In queste ore il governo Gentiloni sta scrivendo il Documento di economia e finanza per il 2018. Il primo problema è una clausola di salvaguardia da 20 miliardi di euro. Hanno ancora senso i vincoli di Maastricht?

«Le regole sono stupide per definizione, perché tolgono discrezionalità politica, ma non stanno lì per stupidità. Esistono perché in Europa manca la fiducia, ci vogliono più politica e condivisione delle scelte. Se si raggiunge questo obiettivo, le regole diventano secondarie, e le si sottrae alla rigidità di una tecnostruttura».

Nannicini, andiamo sul concreto. Siete contrari all’aumento dell’Iva nella prossima finanziaria?

«Non è questo il momento. Occorre andare avanti con la riduzione delle tasse nei margini concessi dal percorso di consolidamento fiscale e dal recupero di base imponibile, a partire dall’Iva. Per dirla più chiaramente, deve pagare più tasse soprattutto chi oggi le evade».

Al Lingotto proporrete di abbassare l’Irpef ai più giovani. È così?

«È solo uno dei tanti temi di cui discuteremo. Io e Filippo Taddei abbiamo rielaborato una vecchia idea che propone una doppia progressività: oggi le tasse aumentano in base al reddito, ma potrebbero aumentare anche in base all’età anagrafica. Ciò non significa che i più anziani debbano pagare più di quanto non paghino oggi».

Non sembra una proposta popolare, ne è consapevole?
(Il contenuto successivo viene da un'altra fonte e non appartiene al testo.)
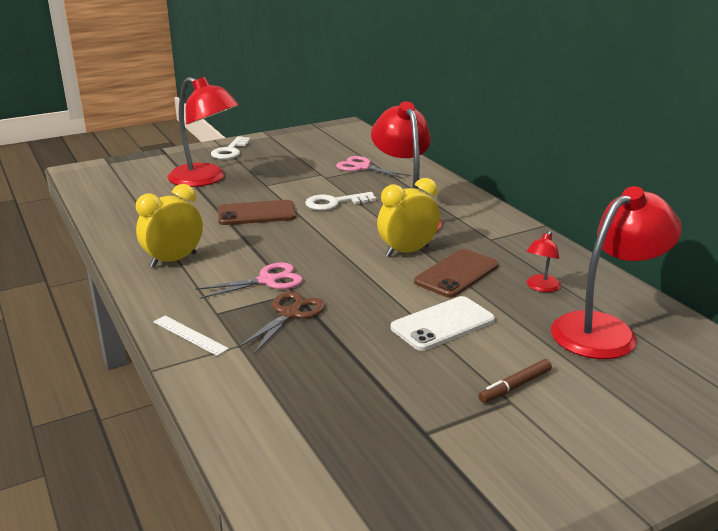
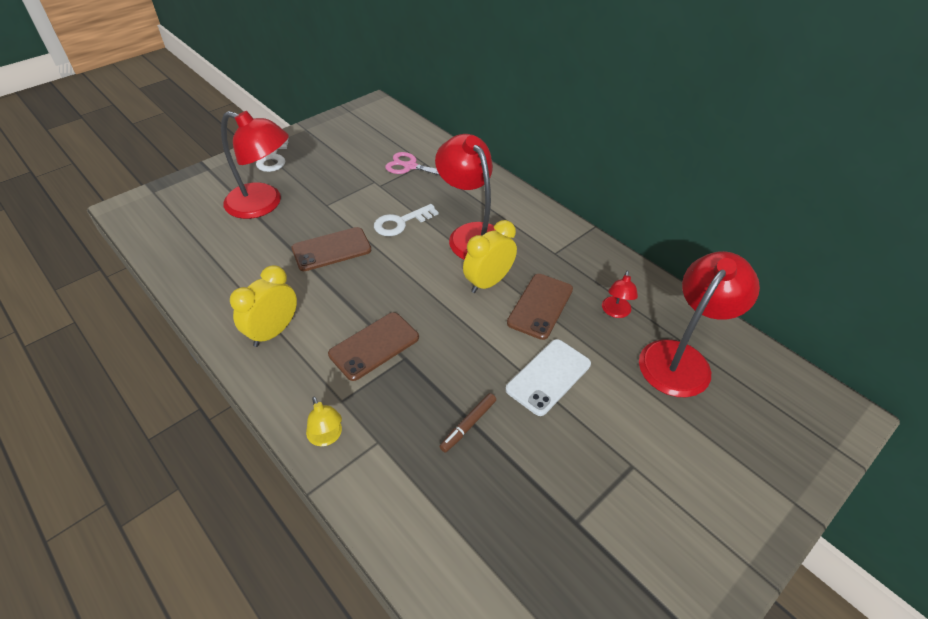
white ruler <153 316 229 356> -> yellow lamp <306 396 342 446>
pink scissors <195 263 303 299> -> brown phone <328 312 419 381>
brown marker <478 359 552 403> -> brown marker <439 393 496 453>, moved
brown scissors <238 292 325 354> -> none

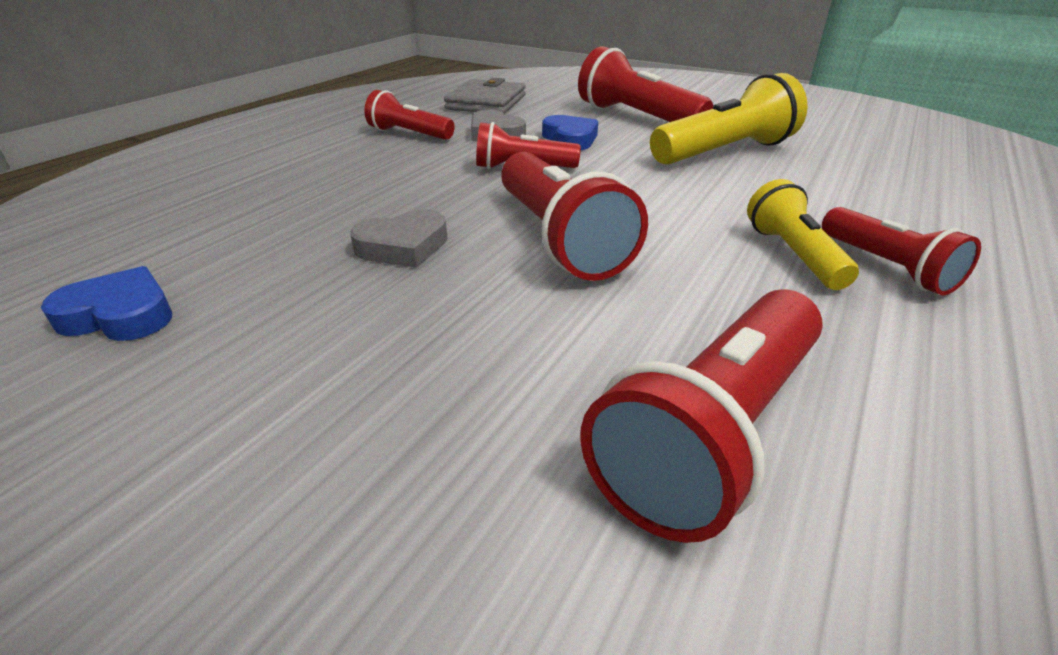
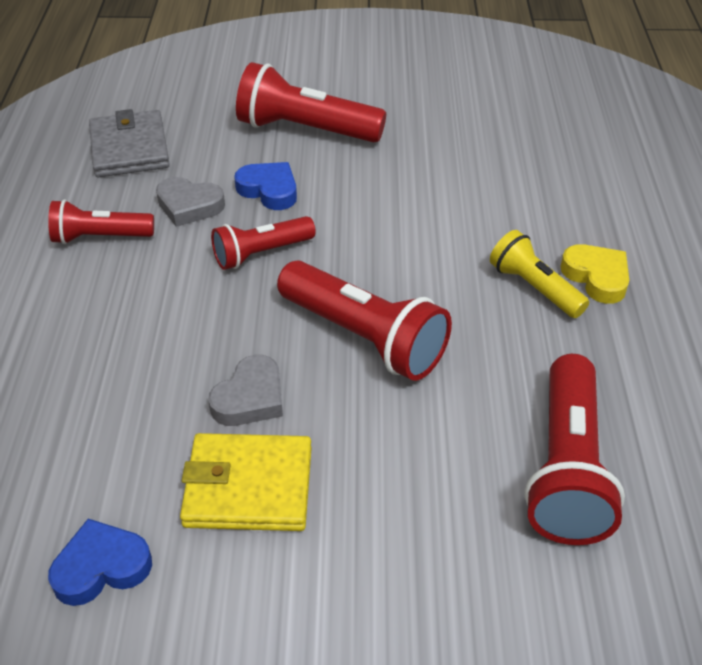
none -> yellow wallet <180 433 312 531>
red flashlight <822 207 981 295> -> yellow heart <560 244 629 304>
yellow flashlight <650 73 808 165> -> none

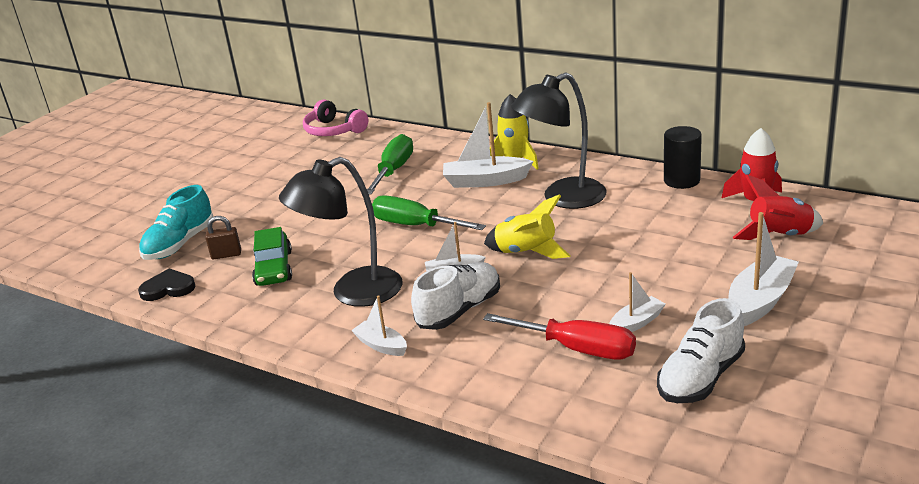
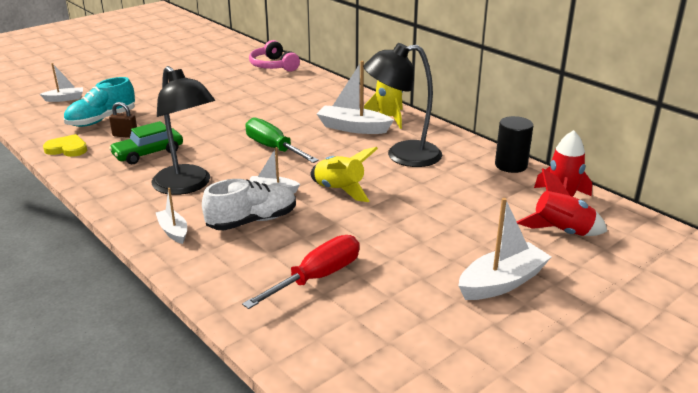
white boat <609 272 666 332> -> white boat <40 63 83 102>, moved
black heart <138 268 196 301> -> yellow heart <43 134 87 157>
green car <252 227 292 286> -> green car <109 121 183 164>, 45 degrees clockwise
black lamp <279 157 403 307> -> black lamp <151 66 215 195>, 120 degrees counterclockwise
red screwdriver <483 313 636 360> -> red screwdriver <242 235 360 309>, 90 degrees counterclockwise
green screwdriver <367 134 413 195> -> none
white shoe <657 298 745 403> -> none

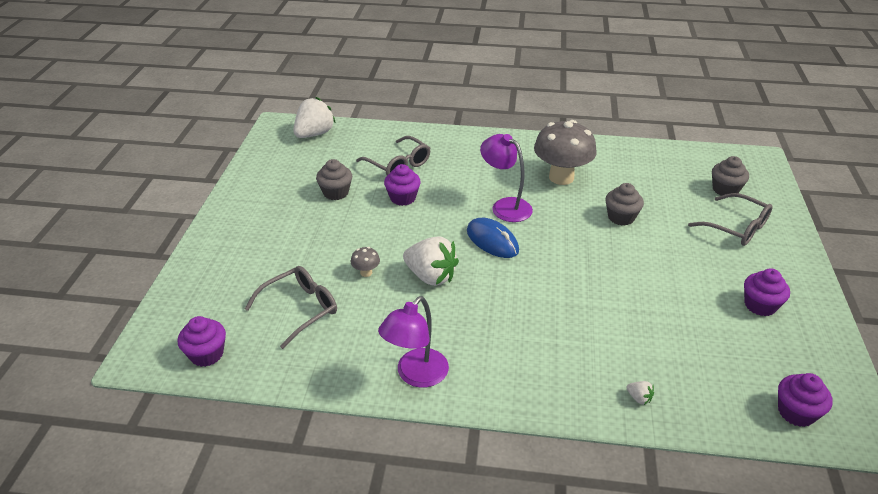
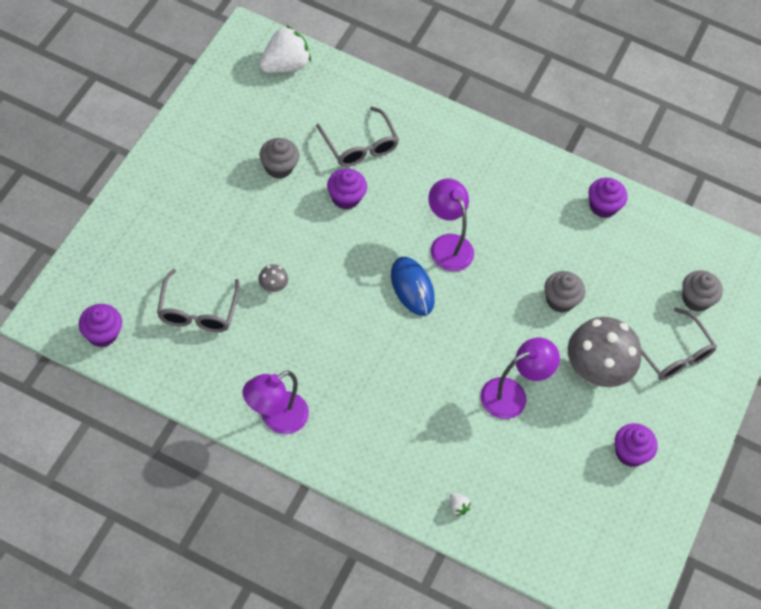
grey glasses <245 266 337 349> -> grey glasses <157 269 240 332>, 120 degrees clockwise
none -> purple lamp <480 338 560 419>
grey mushroom <534 120 596 185> -> grey mushroom <568 317 642 387>, moved
purple cupcake <778 373 833 427> -> purple cupcake <588 178 627 218>, moved
white strawberry <403 236 459 286> -> none

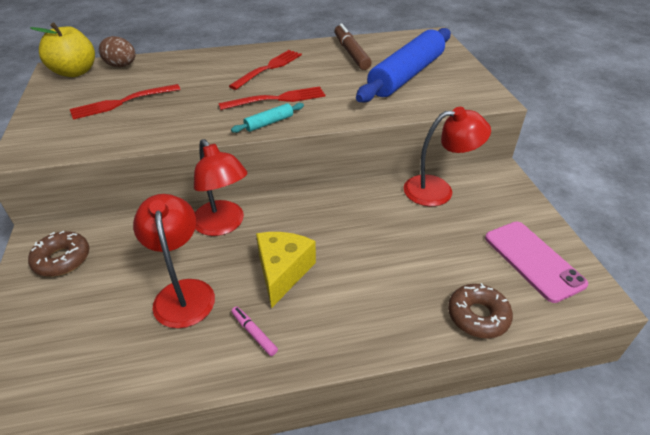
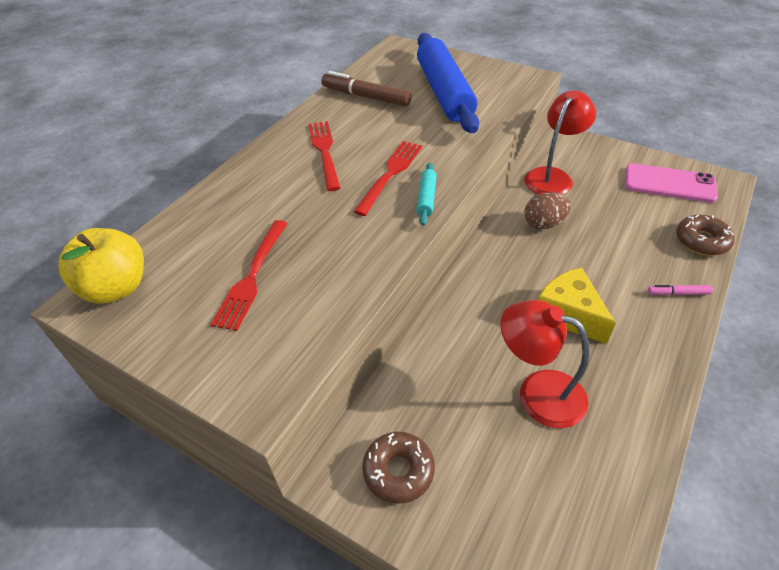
brown egg <99 36 136 67> -> brown egg <524 192 571 229>, moved
pink marker <231 306 278 356> -> pink marker <648 285 713 295>, moved
red lamp <194 139 247 236> -> none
«Non sono d’accordo. In Italia non c’è solo un problema di equità generazionale, ma come in passato ha fatto notare Mario Draghi il nostro è l’unico Paese fra quelli industrializzati in cui i salari crescono esponenzialmente fino all’età della pensione. In tutto il resto del mondo ad un certo punto della vita lavorativa iniziano a decrescere».